Wie lange besteht „Nestschutz“ gegen Krankheitserreger?
Gegen einige Krankheiten wird das Baby bereits im Mutterleib „geimpft“: Es enthält über das Blut der Mutter Abwehrstoffe, die es nach der Geburt noch mehrere Monate vor bestimmten Infektionen schützen. Voraussetzung: Die Mutter hat die jeweilige Krankheit früher selbst durchgemacht oder ist dagegen geimpft worden.
Gegen Diphtherie und Tetanus sind Babys fünf bis sieben Monate geschützt. Gegen Masern sogar zehn Monate – aber nur, falls die Mutter die Krankheit selbst durchgemacht hat. Ist sie gegen Masern geimpft worden, hält der durch die abgeschwächten Impfviren vermittelte Nestschutz nur bis zum sechsten Monat.

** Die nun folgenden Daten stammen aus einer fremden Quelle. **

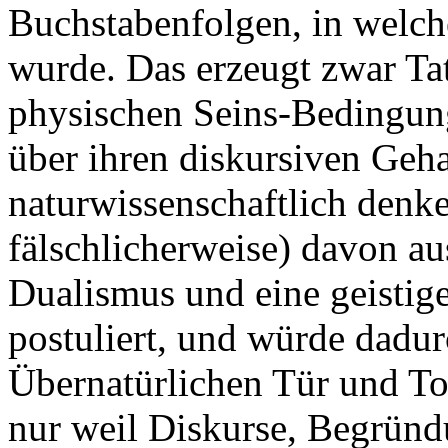
Buchstabenfolgen, in welch
wurde. Das erzeugt zwar Ta
physischen Seins-Bedingung
über ihren diskursiven Geha
naturwissenschaftlich denk
fälschlicherweise) davon au
Dualismus und eine geistige
postuliert, und würde dadu
Übernatürlichen Tür und Tor
nur weil Diskurse, Begründ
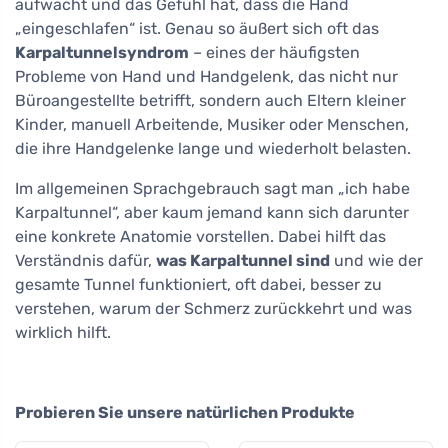
aufwacht und das Gefühl hat, dass die Hand
„eingeschlafen“ ist. Genau so äußert sich oft das
Karpaltunnelsyndrom
– eines der häufigsten
Probleme von Hand und Handgelenk, das nicht nur
Büroangestellte betrifft, sondern auch Eltern kleiner
Kinder, manuell Arbeitende, Musiker oder Menschen,
die ihre Handgelenke lange und wiederholt belasten.
Im allgemeinen Sprachgebrauch sagt man „ich habe
Karpaltunnel“, aber kaum jemand kann sich darunter
eine konkrete Anatomie vorstellen. Dabei hilft das
Verständnis dafür,
was Karpaltunnel sind
und wie der
gesamte Tunnel funktioniert, oft dabei, besser zu
verstehen, warum der Schmerz zurückkehrt und was
wirklich hilft.
Probieren Sie unsere natürlichen Produkte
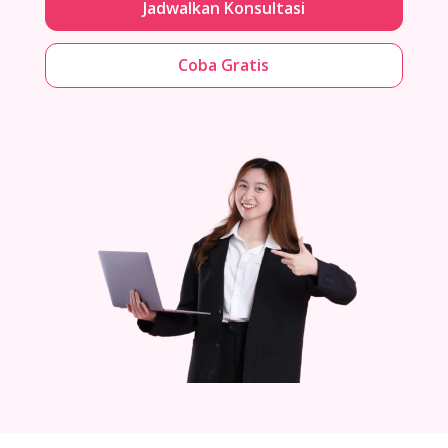
Jadwalkan Konsultasi
Coba Gratis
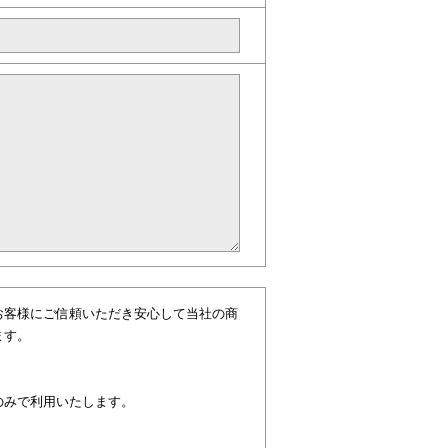
お客様にご信頼いただき安心して当社の商
ます。
のみで利用いたします。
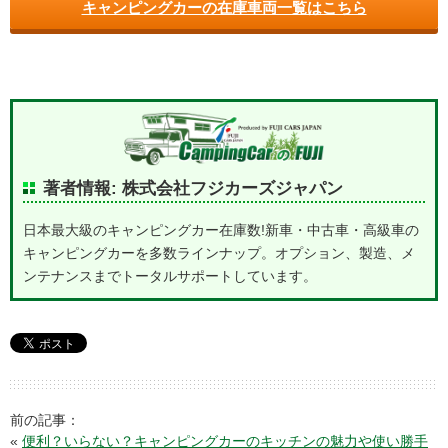
キャンピングカーの在庫車両一覧はこちら
著者情報: 株式会社フジカーズジャパン
日本最大級のキャンピングカー在庫数!新車・中古車・高級車の
キャンピングカーを多数ラインナップ。オプション、製造、メ
ンテナンスまでトータルサポートしています。
前の記事：
«
便利？いらない？キャンピングカーのキッチンの魅力や使い勝手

Vor Röteln sind Babys bis zum fünften Monat weitgehend sicher, vor Mumps während der ersten sechs bis acht Lebensmonate. An Windpocken erkranken Babys meist erst nach dem vierten Monat. Keinen Nestschutz gibt es gegen Keuchhusten, Scharlach, Tuberkulose und den Meningitis-Erreger HIB. Auch der Nestschutz gegen Kinderlähmung ist nicht zuverlässig.